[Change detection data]

○ ○ ○

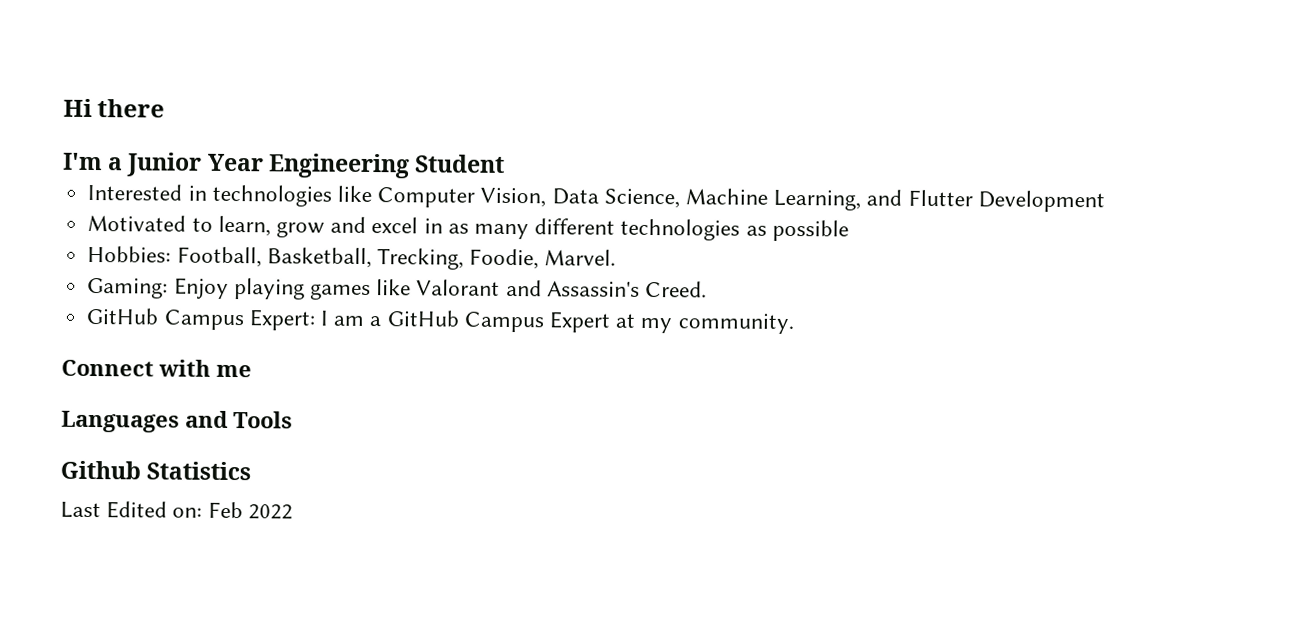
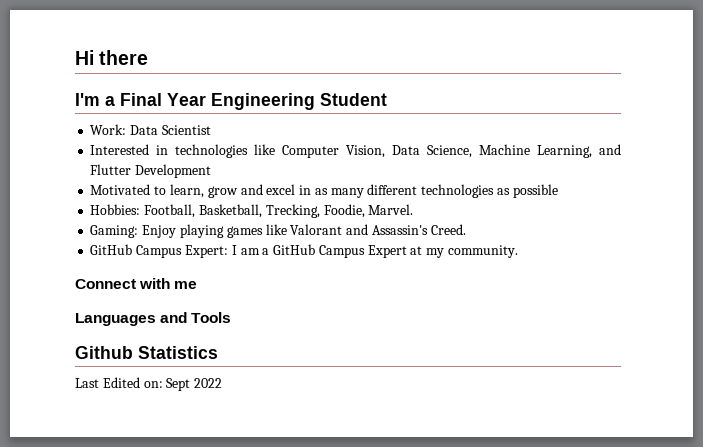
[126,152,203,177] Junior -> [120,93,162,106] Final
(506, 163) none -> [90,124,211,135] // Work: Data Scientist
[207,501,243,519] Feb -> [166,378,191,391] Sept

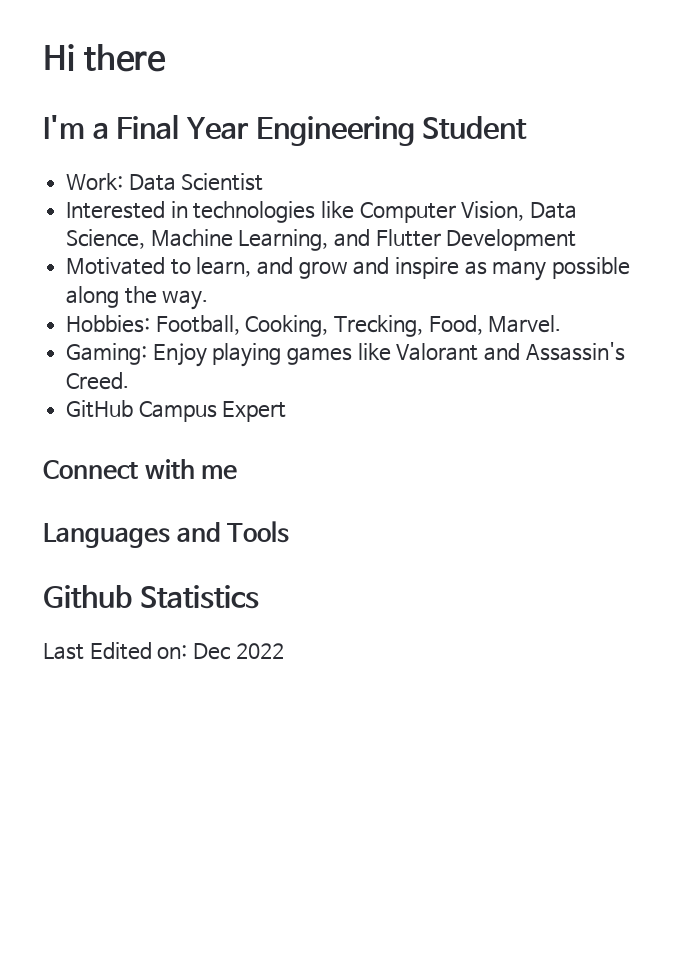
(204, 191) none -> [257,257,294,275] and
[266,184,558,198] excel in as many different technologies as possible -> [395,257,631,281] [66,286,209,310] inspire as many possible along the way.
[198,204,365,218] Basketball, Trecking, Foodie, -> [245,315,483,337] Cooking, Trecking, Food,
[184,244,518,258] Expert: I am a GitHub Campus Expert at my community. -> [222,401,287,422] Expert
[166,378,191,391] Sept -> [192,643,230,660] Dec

○ ○ ○

### Description of the task
Exactness is what counts here: copy each entry as given and omit its pictures.

### Result of the task
[126,152,203,177] Junior -> [120,93,162,106] Final
(506, 163) none -> [90,124,211,135] // Work: Data Scientist
[207,501,243,519] Feb -> [166,378,191,391] Sept

(204, 191) none -> [257,257,294,275] and
[266,184,558,198] excel in as many different technologies as possible -> [395,257,631,281] [66,286,209,310] inspire as many possible along the way.
[198,204,365,218] Basketball, Trecking, Foodie, -> [245,315,483,337] Cooking, Trecking, Food,
[184,244,518,258] Expert: I am a GitHub Campus Expert at my community. -> [222,401,287,422] Expert
[166,378,191,391] Sept -> [192,643,230,660] Dec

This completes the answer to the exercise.